Why do we think the dreams we have at eighteen are supposed to sustain us for the remaining 80 years of our lives? Cripes, at eighteen I thought I was going into medical school when a) I can’t hack the math, and b) I don’t like hospitals.
My passion is writing even though I am not very good at it I love to keep journals.
Gail, if I go for too long without making a journal entry, it’s worse than if I can’t find my toothbrush. And who cares what we put in our journals? They’re OUR journals.
Hmmm. If I could and were physically able, I would go on fossil hunting expeditions whereever the fossils were. When not in the field, I would study and reconstruct fossils, and try to put together the clues about the environment that would produce such an animal. Did you ever wonder why insects in prehistoric times got so big?
As it is, I hunt marine fossils in cool creeks in the summer time. One creek I love has high banks with maidenhair ferns growing out of the banks and at times, the loveliest blue butterflies. Frequently you find dragonfly larvae, which look like alien creatures.
Another favorite creek is one whose bottom is paved with 60 million year old shells, most nearly the size of your palm. It is shady, green, cool and the creek walls are mossy. I like to stand on that ancient ocean bottom far inland and imagine how it used to be.
I don’t get to go too often, but those memories are precious treasure and make me smile at my desk.
Pam, one of the places I want to visit is Great Basin National Park. I cannot imagine that all that dessert was sea floor, that we have a huge patch of the West where rainfall will never reach the sea. And I didn’t know that bristle cone pine trees can live for FIVE THOUSAND YEARS!
Shall we plan a field trip? Maybe bring along some good books to read?

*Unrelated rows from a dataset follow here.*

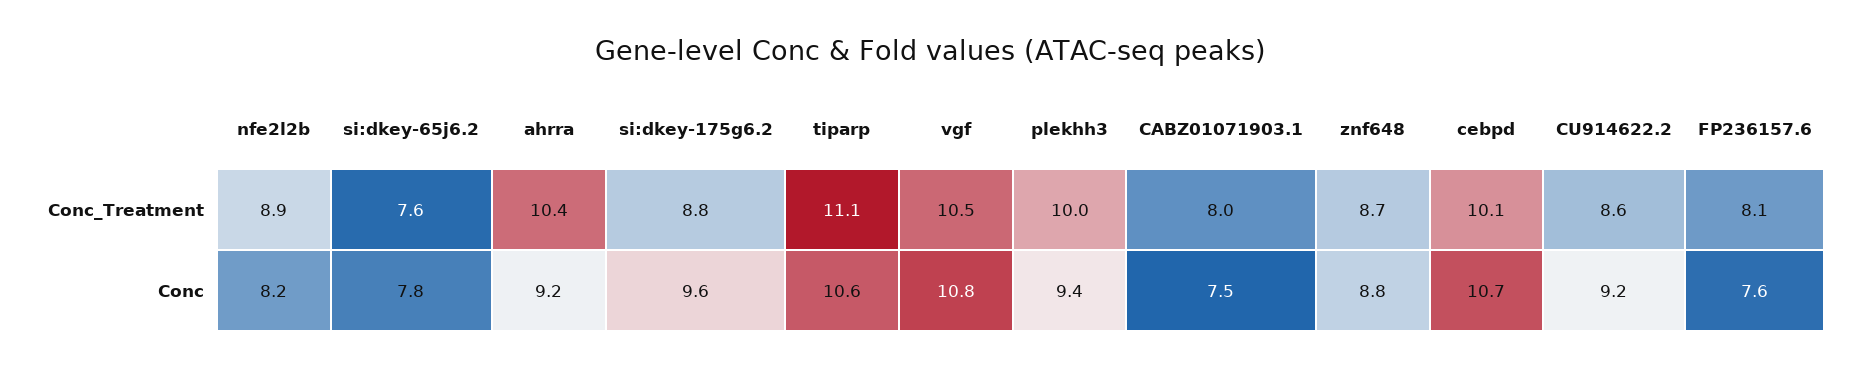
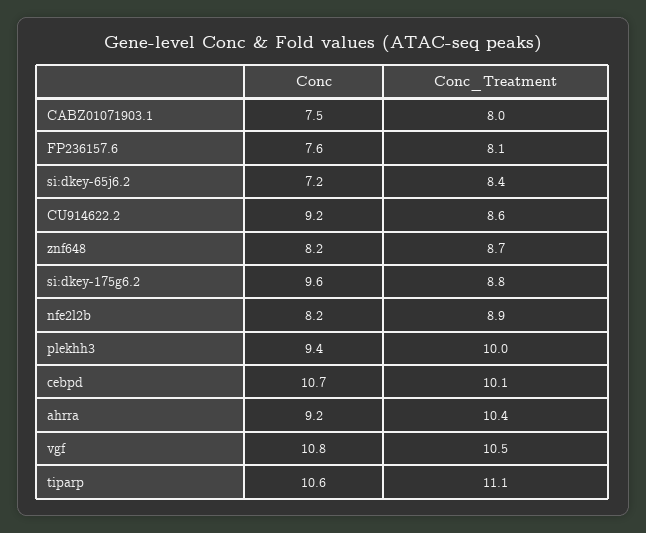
si:dkey-65j6.2, Conc_Treatment: 7.6 -> 8.4
si:dkey-65j6.2, Conc: 7.8 -> 7.2
znf648, Conc: 8.8 -> 8.2

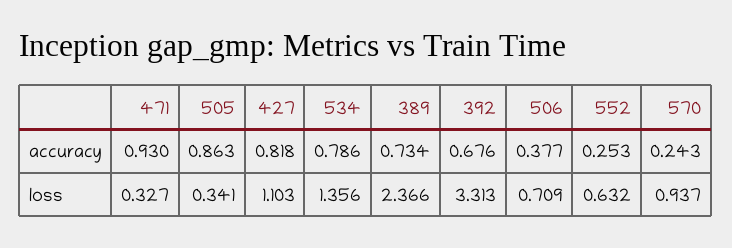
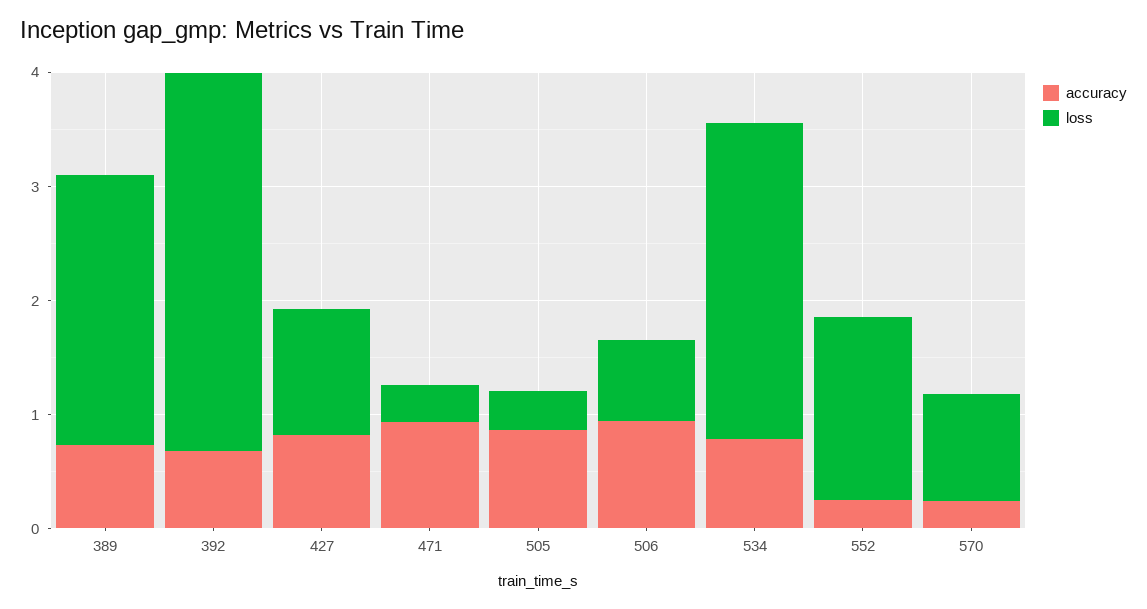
accuracy, 506: 0.377 -> 1
loss, 534: 1.356 -> 2.8
loss, 552: 0.632 -> 1.6

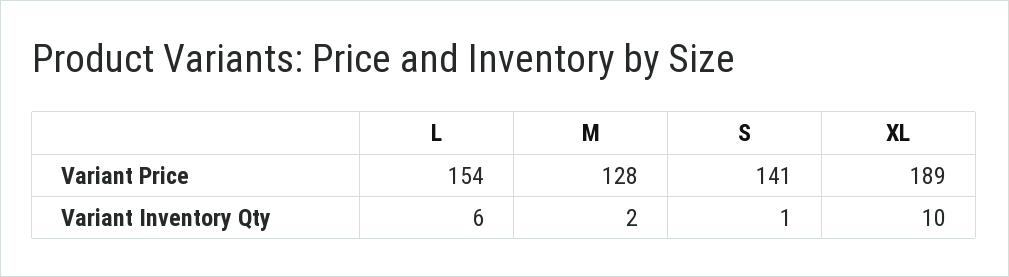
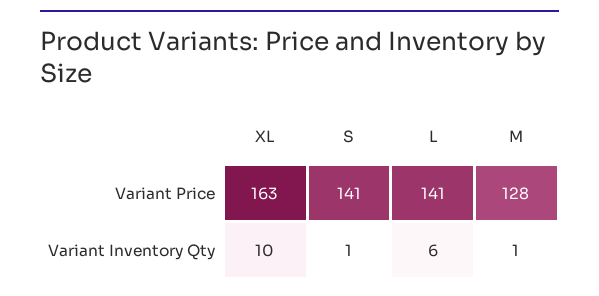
L, Variant Price: 154 -> 141
XL, Variant Price: 189 -> 163
M, Variant Inventory Qty: 2 -> 1

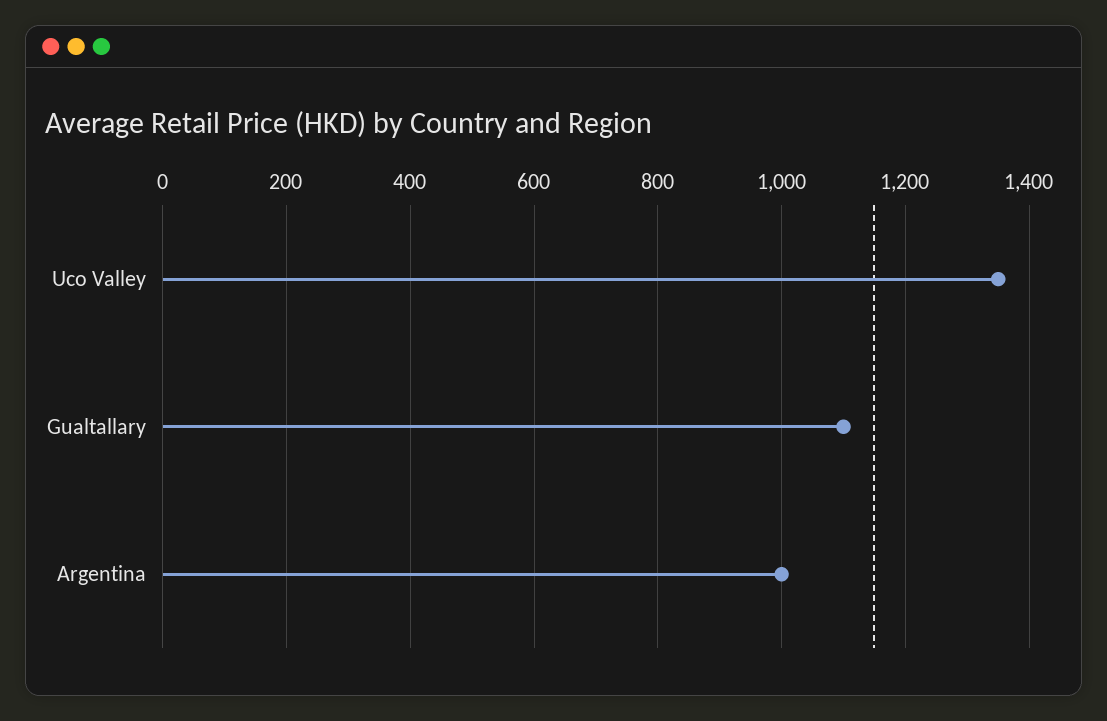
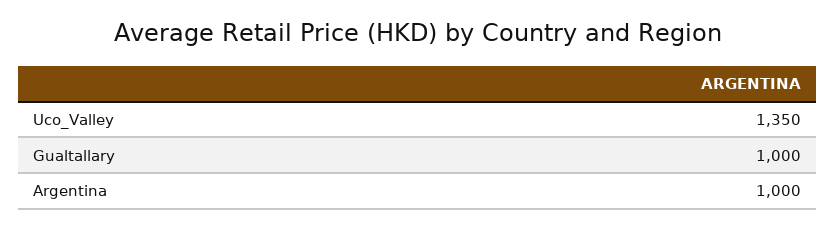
Gualtallary: 1100 -> 1000

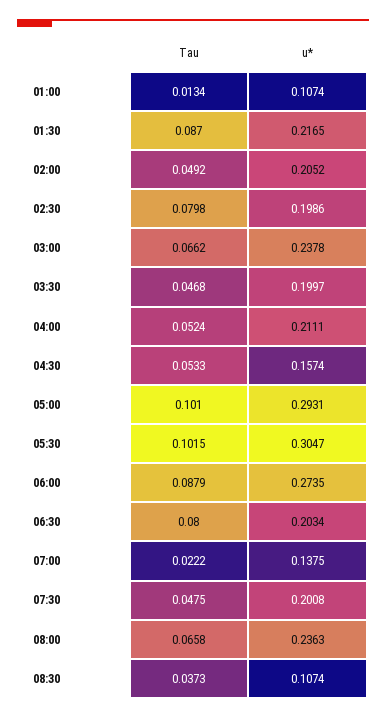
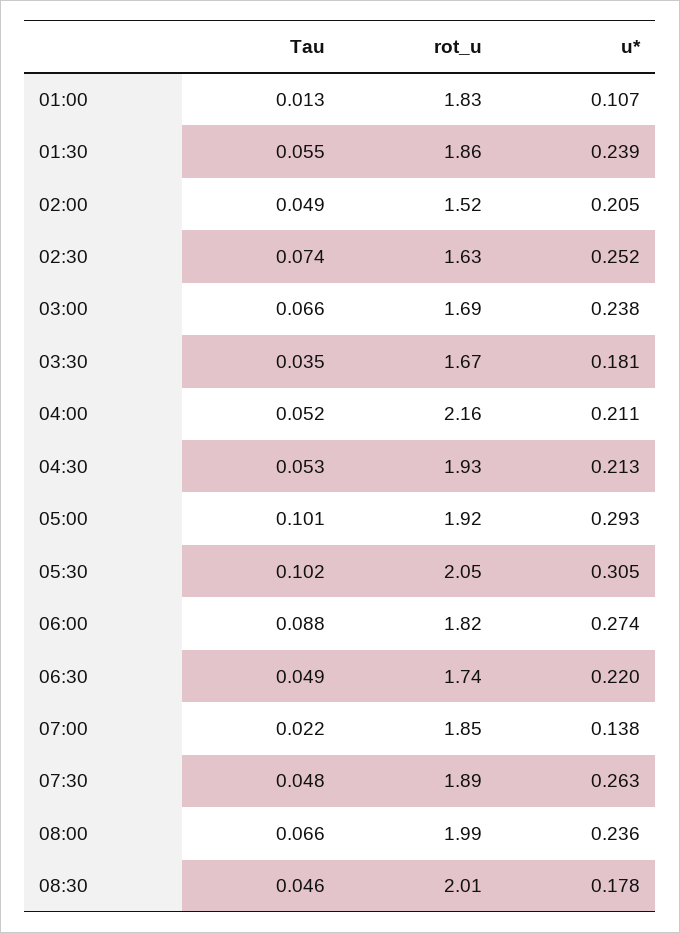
Tau, 01:30: 0.087 -> 0.055
u*, 01:30: 0.2165 -> 0.239
Tau, 02:30: 0.0798 -> 0.074
u*, 02:30: 0.1986 -> 0.252
Tau, 03:30: 0.0468 -> 0.035
u*, 03:30: 0.1997 -> 0.181
u*, 04:30: 0.1574 -> 0.213
Tau, 06:30: 0.08 -> 0.049
u*, 06:30: 0.2034 -> 0.22
u*, 07:30: 0.2008 -> 0.263
Tau, 08:30: 0.0373 -> 0.046
u*, 08:30: 0.1074 -> 0.178
rot_u, 01:00: none -> 1.83
rot_u, 01:30: none -> 1.86
rot_u, 02:00: none -> 1.52
rot_u, 02:30: none -> 1.63
rot_u, 03:00: none -> 1.69
rot_u, 03:30: none -> 1.67
rot_u, 04:00: none -> 2.16
rot_u, 04:30: none -> 1.93
rot_u, 05:00: none -> 1.92
rot_u, 05:30: none -> 2.05
rot_u, 06:00: none -> 1.82
rot_u, 06:30: none -> 1.74
rot_u, 07:00: none -> 1.85
rot_u, 07:30: none -> 1.89
rot_u, 08:00: none -> 1.99
rot_u, 08:30: none -> 2.01

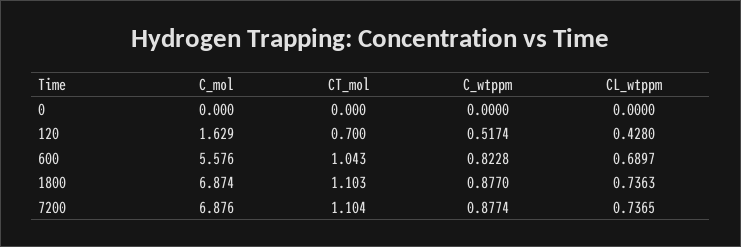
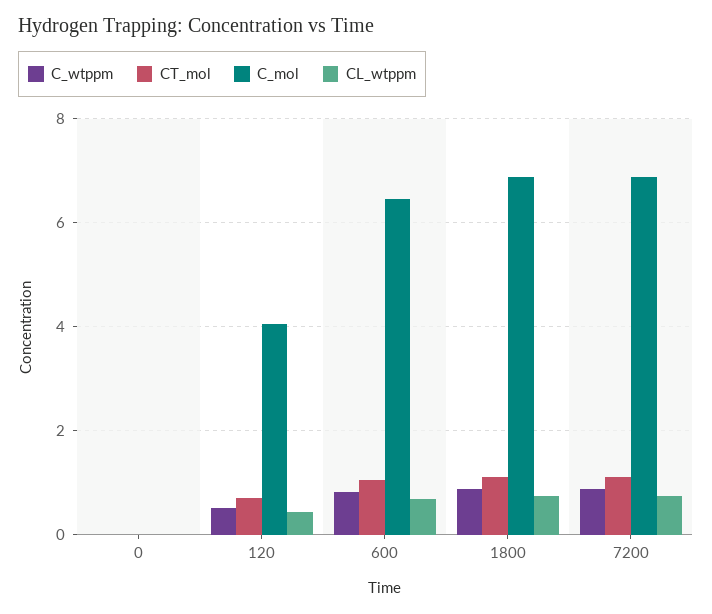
C_mol, 120: 1.629 -> 4
C_mol, 600: 5.576 -> 6.4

Grace, thank you so much for this post. I just lost both my parents this holiday season after caring for them the last 4 years. I was blessed to be able to be their “Business Managers” as my dear Momma liked to call me. Momma passed Nov 12 after declining with multiple falls and strokes. Daddy passed 1 week after her funeral, Dec 8th. He was a gentleman to the end with his dementia and waited for his dear wife to go first even not living together anymore because of their health issues. Momma’s bliss was her children, she sacrificed everything for us. It was a privilege to care for her at the end. She was my best friend and I miss her. Daddy loved to bowl and help others find passion in his sport. We dressed him in his bowling shirt for his funeral. You ask me what my passion is. I’m not sure right now as I’m regrouping after my life change. I’m up to my neck in emptying a home of 60 years and 2 estates. At my heart when I had leisure time I am a crafter. I love to create. I’ve used many mediums through my life: sewing, textiles, knitting/crocheting, counted cross stitch, painting, beads, scrapbooking and computer desk-top publishing. I’ll come back to that as I again find my passion.
My sister quoted me a statistic, something like 80 percent of spouses married more than fifty years die within a year of each other. That, to me, says in a nutshell what the power of love is–it keeps us going far beyond what medical science can do for us.
And they both loved you, dearly, so you’re entitled to take your time finding the “new normal.” As aggravating and tedious as it is, the estate settlement process ensures we don’t hurry through our grief.
My guess is that your crafting will eventually take on new momentum, and even acquire a depth of satisfaction for you it didn’t have previously. I believe that what we’re feeling finds its way into what we create, and what you have a great capacity for is love.